One was able to admire Miss Harry’s abilities and physical advantages more and more often on celluloid. John Waters, the thrash-movie director, for example, commissioned the couple Harry/Stein to write the soundtrack for his stinking film “Polyester”. Brian De Palma benefitted from Debbie’s hit “Rush Rush” for his Hitchcock imitation film ‘Scarface’ and horror specialist David Cronenberg, who has recently brought out the film “The Fly”, hired Debbie to act in “Videodrome” in 1982. The intention had been to make it a cult film, but it’s an extremely boring product inspite of Debbie.

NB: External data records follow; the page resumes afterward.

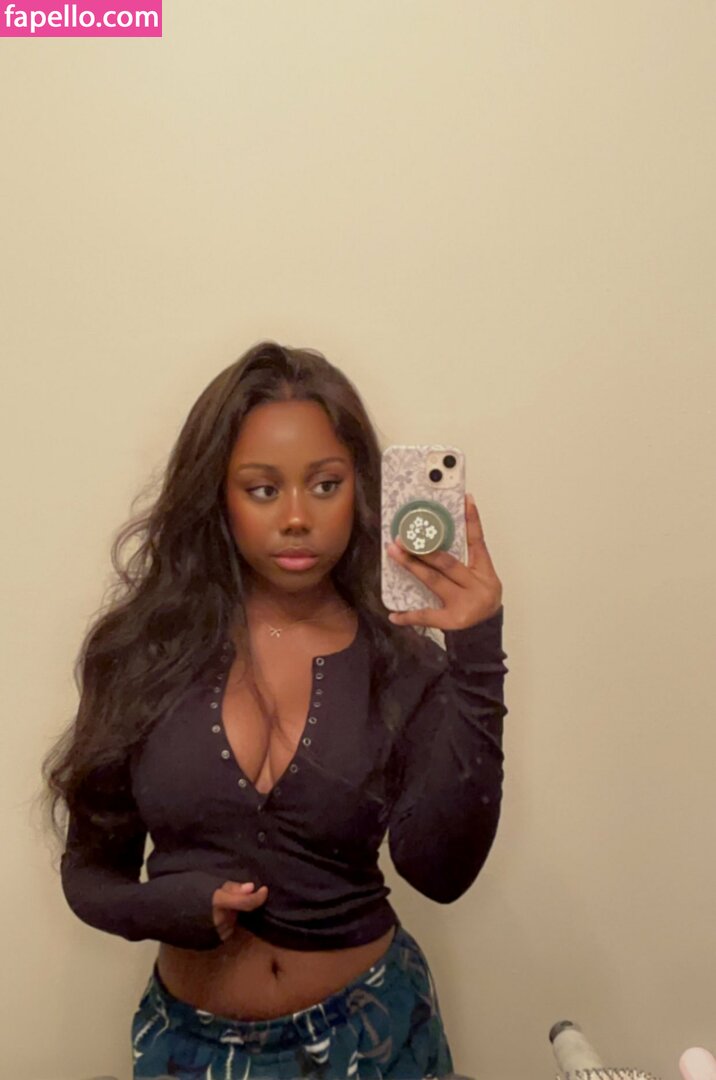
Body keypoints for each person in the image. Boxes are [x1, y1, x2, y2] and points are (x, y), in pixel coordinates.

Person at [43, 341, 508, 1079]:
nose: (297, 517)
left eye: (325, 485)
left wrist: (476, 652)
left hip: (377, 1034)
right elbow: (89, 873)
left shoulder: (402, 663)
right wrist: (167, 907)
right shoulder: (139, 653)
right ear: (216, 495)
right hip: (188, 1048)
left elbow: (441, 872)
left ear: (359, 489)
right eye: (263, 489)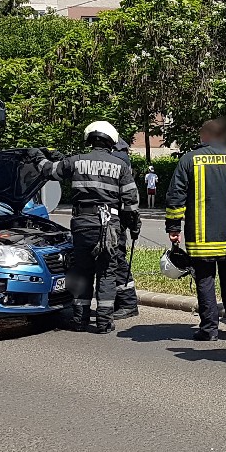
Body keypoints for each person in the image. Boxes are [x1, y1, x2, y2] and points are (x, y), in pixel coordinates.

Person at [33, 121, 140, 334]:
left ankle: (80, 320)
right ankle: (103, 322)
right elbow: (131, 203)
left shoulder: (76, 161)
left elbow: (49, 171)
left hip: (82, 224)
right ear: (112, 140)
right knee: (107, 273)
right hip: (109, 226)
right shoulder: (121, 165)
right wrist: (132, 227)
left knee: (81, 272)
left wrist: (38, 155)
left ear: (90, 139)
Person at [164, 119, 226, 342]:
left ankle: (209, 328)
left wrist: (174, 227)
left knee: (205, 280)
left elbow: (176, 195)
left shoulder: (188, 160)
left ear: (203, 137)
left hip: (200, 238)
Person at [111, 139, 140, 320]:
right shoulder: (123, 158)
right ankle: (119, 300)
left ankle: (128, 303)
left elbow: (126, 196)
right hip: (119, 218)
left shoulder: (117, 158)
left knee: (117, 260)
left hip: (116, 219)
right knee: (115, 259)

That was, however, in the post-Debbie era which started when Chris Stein collapsed on stage during a US tour – diagnosis: Pemphigus Vulgaris, a skin disease that often turns out to be fatal. That meant the end of the group’s career for the time being, but they hadn’t been in demand in Europe for quite some time anyway. After her unsuccessful solo album, which even a crack producer like Nile Rodgers couldn’t turn into a success (“Koo Koo” – forgotten and in vain) Debbie concentrated on looking after her sick partner, interrupted by a few detours into the film business. Her last product in this sector was regarded as a flop by critics as well as cinemagoers, a thriller comedie ‘Forever Lulu’, by Amos Kulik, in which Debbie Harry plays a (unfortunately) mute part beside Hanna Schygulla.
Back to the beginning: At the beginning of 1987 Debbie-Darling’s star is twinkeling almost as bright as in the best of the old Blondie days – the reason being that the single, “French Kissin”, her first single off the album, “Rockbird”, made it effortlessly into the charts. Besides, everybody is really nice to her in order to prevent her from vanishing again. Does she deserve our sympathy? But anyway, if Debbie’s next album is even a bit better, say, a bit more personal, and if she finally gets the part in a real good film… then we could be really talking comeback.